#### Aim of the task
Beginning with the line that contains "right knee: (57, 280)" in the material below, print each line exactly until the line that contains "right ankle: (53, 217)" has been printed, then stop.

============================================================

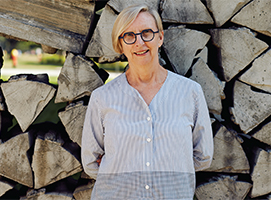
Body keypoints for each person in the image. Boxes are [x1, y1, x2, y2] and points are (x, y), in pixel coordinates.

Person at [81, 4, 213, 200]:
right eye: (129, 36)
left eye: (146, 33)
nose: (139, 42)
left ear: (160, 37)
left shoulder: (190, 93)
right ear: (120, 45)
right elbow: (91, 162)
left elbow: (203, 156)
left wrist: (167, 168)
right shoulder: (103, 98)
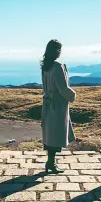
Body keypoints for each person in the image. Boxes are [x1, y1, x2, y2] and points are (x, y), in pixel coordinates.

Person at [40, 38, 76, 174]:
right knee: (56, 134)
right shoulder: (58, 67)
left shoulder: (45, 66)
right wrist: (72, 96)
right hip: (58, 104)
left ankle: (50, 161)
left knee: (50, 133)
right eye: (59, 49)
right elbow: (63, 88)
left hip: (48, 103)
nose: (60, 52)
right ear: (56, 51)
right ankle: (51, 163)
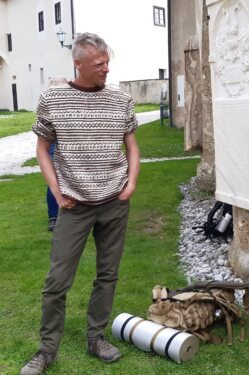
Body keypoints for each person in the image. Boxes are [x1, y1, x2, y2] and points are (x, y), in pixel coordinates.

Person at [21, 33, 140, 375]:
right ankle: (46, 352)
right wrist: (57, 194)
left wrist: (130, 184)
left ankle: (96, 337)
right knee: (57, 280)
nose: (106, 68)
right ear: (79, 63)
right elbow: (43, 149)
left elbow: (131, 146)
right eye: (99, 63)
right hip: (73, 205)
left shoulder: (121, 100)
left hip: (114, 201)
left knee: (108, 274)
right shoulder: (53, 99)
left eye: (107, 62)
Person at [45, 76, 68, 232]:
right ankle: (53, 217)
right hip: (54, 145)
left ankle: (73, 213)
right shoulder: (48, 106)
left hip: (70, 146)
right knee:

============================================================

#### Task solution
right knee: (57, 280)
nose: (106, 68)
right ear: (79, 63)
right elbow: (43, 149)
left elbow: (131, 146)
right eye: (99, 63)
right hip: (73, 205)
left shoulder: (121, 100)
left hip: (114, 201)
left knee: (108, 274)
right shoulder: (53, 99)
left eye: (107, 62)
Person at [45, 76, 68, 232]:
right ankle: (53, 217)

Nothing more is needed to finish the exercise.